Comment le croissant est-il devenu un symbole typiquement hexagonal ? C'est qu'à la fin du XIXe siècle, nos boulangers l'ont réinventé. En lieu et place de la pâte briochée qui existait alors (une version du croissant qui reste d'actualité aux Etats-Unis), ils ont en effet substitué une pâte feuilletée. Ce qui rendait cette viennoiserie tout à fait différente.

Cette formule nouvelle est aujourd'hui devenue l'incarnation du bon goût et de l'authenticité française à l'étranger. Un colosse aux pieds d'argile, comme en témoigne la production souvent pitoyable qui sort des "croissanteries françaises" surgies un peu partout dans le monde. Tout comme pour du bon pain, l'amateur de croissant peut se déplacer fort loin afin de s'assurer de la qualité de sa viennoiserie préférée.

Les boulangers tentent bien d'impressionner le client en distinguant d'un côté le "croissant beurre" et de l'autre l'"ordinaire", à la margarine. Ne vous laissez pas avoir, l'un n'est pas meilleur que l'autre. Seul compte le travail de la pâte et son temps de repos, le reste est uniquement une affaire de goût personnel.

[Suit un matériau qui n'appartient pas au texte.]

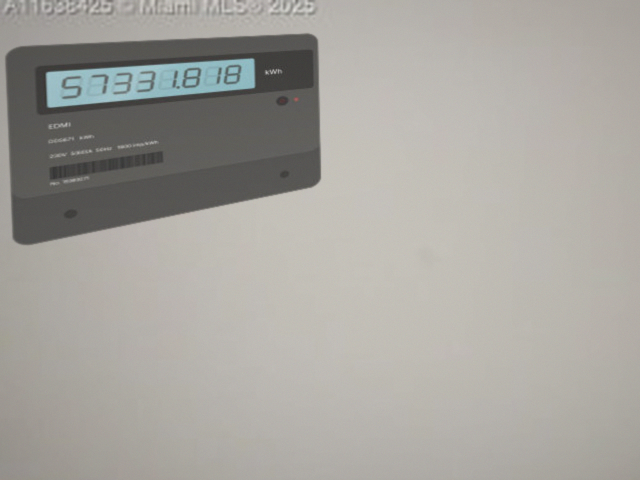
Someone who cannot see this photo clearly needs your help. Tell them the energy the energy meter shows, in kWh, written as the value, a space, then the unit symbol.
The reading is 57331.818 kWh
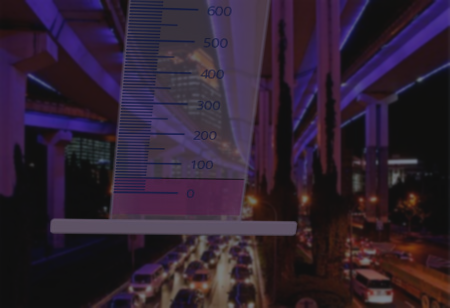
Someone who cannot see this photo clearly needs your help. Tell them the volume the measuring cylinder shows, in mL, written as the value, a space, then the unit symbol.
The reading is 50 mL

Où dénicher de bons croissants dans la capitale ? Essayez la boulangerie Be dans le 8e arrondissement (la nouvelle enseigne griffée Ducasse, où les sandwichs sont aussi excellents), découvrez l'étonnant "tortillon" de la boulangerie les P'tits mitrons, avenue de Versailles (un croissant droit, ultrafeuilleté et très riche en beurre), mordez dans le croissant de Pierre Hermé à Saint-Germain-des-Prés (garanti à l'eau minérale).

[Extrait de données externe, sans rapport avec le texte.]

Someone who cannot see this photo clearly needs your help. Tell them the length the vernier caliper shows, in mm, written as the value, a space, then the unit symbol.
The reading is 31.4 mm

Si le bon boulanger est à des kilomètres de votre domicile, il reste la solution de faire son croissant chez soi. En France, depuis bientôt trente ans, on peut en effet acheter dans les grandes surfaces des croissants "en boîte". Le terme est d'ailleurs mal choisi, car il ne s'agit pas d'un produit en conserve mais d'une pâte fraîche (et qui doit être conservée au froid), emballée dans un petit tube en carton doublé d'un film aluminium.

Il s'est vendu l'an dernier plus d'un million de ces tubes de croissants de dépannage. On ouvre la boîte, on déroule la pâte, on découpe les quatre triangles suivant les pointillés et on les enroule sur eux-mêmes. Après cinq minutes de repos, on enfourne, non sans avoir doré avec un pinceau trempé dans de l'œuf battu.

Guillaume Crouzet

Croissants boulangers entre 0,80 € et 1 € environ. Be, 73, boulevard de courcelles, 75008 Paris. Les p'tits mitrons, 34, avenue de versailles, 75016 Paris. Pierre Hermé, 72, rue bonaparte, 75006 Paris. Croissants Croustipâte, 1,75 € environ la boîte de quatre.